In de geest van Leviticus 19:16: “Gij zult niet werkeloos toezien bij het bloed van uw naaste” ziet het ernaar uit dat deze mensen tot in lengte van dagen in het peacekeepers kamp moeten blijven. De kosten hiervan moeten worden gedragen door de internationale gemeenschap, omdat er kennelijk zekerheid bestaat dat invaliden de terugreis niet zullen overleven.
IJzeren voorraad en roadblocks
Bekend is dat vredesmilitairen een ijzeren voorraad aanhouden. De vraag is of deze mag worden aangesproken ten behoeve van acute hulpverlening. Het antwoord van de Tora is duidelijk ja. Het aanhouden van een ijzeren voorraad is een bijzonder verstandige zaak maar legt toch het loodje tegenover acute nood van de bevolking. Alleen wanneer daardoor de vredesmissie onmogelijk wordt, zou er wellicht een hoger belang gediend zijn door het niet aanspreken van de ijzeren voorraad. Hetzelfde geldt voor de volgende vraag. Wat zou men moeten doen volgens Tora inzicht indien men wordt gedwongen hulpgoederen bij roadblocks af te geven aan milities. Slechts een klein deel van de hulpgoederen belandt bij de plaatselijke burgerbevolking. Doordat hulpgoederen worden afgegeven aan strijdende partijen wordt het conflict in stand gehouden. Vredesmilitairen, die hulpgoederen afgevenwerken hieraan mee.

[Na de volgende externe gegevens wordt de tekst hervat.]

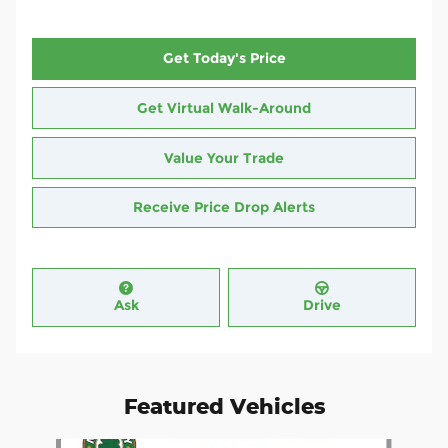
Get Today's Price
Get Virtual Walk-Around
Value Your Trade
Receive Price Drop Alerts
Ask
Drive
Featured Vehicles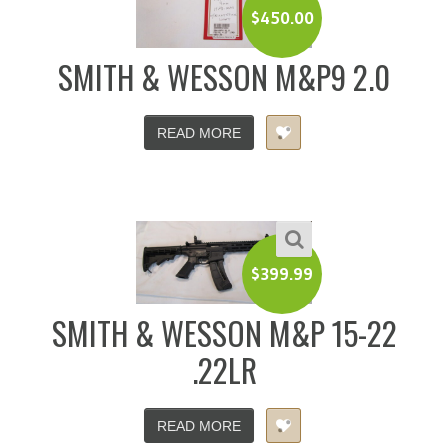
$
450.00
SMITH & WESSON M&P9 2.0
READ MORE
$
399.99
SMITH & WESSON M&P 15-22
.22LR
READ MORE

Naar mijn bescheiden mening is het Tora antwoord dat wanneer hiermee levens worden gered, men het belang van de plaatselijke burgerbevolking moet laten prevaleren, hoewel er een mogelijkheid is dat het conflict in stand wordt gehouden. De zekerheid van levensredding bij een aantal burgers is belangrijker dan het indirect en onbedoeld meewerken aan het voortzetten van de strijd met behulp van deze goederen.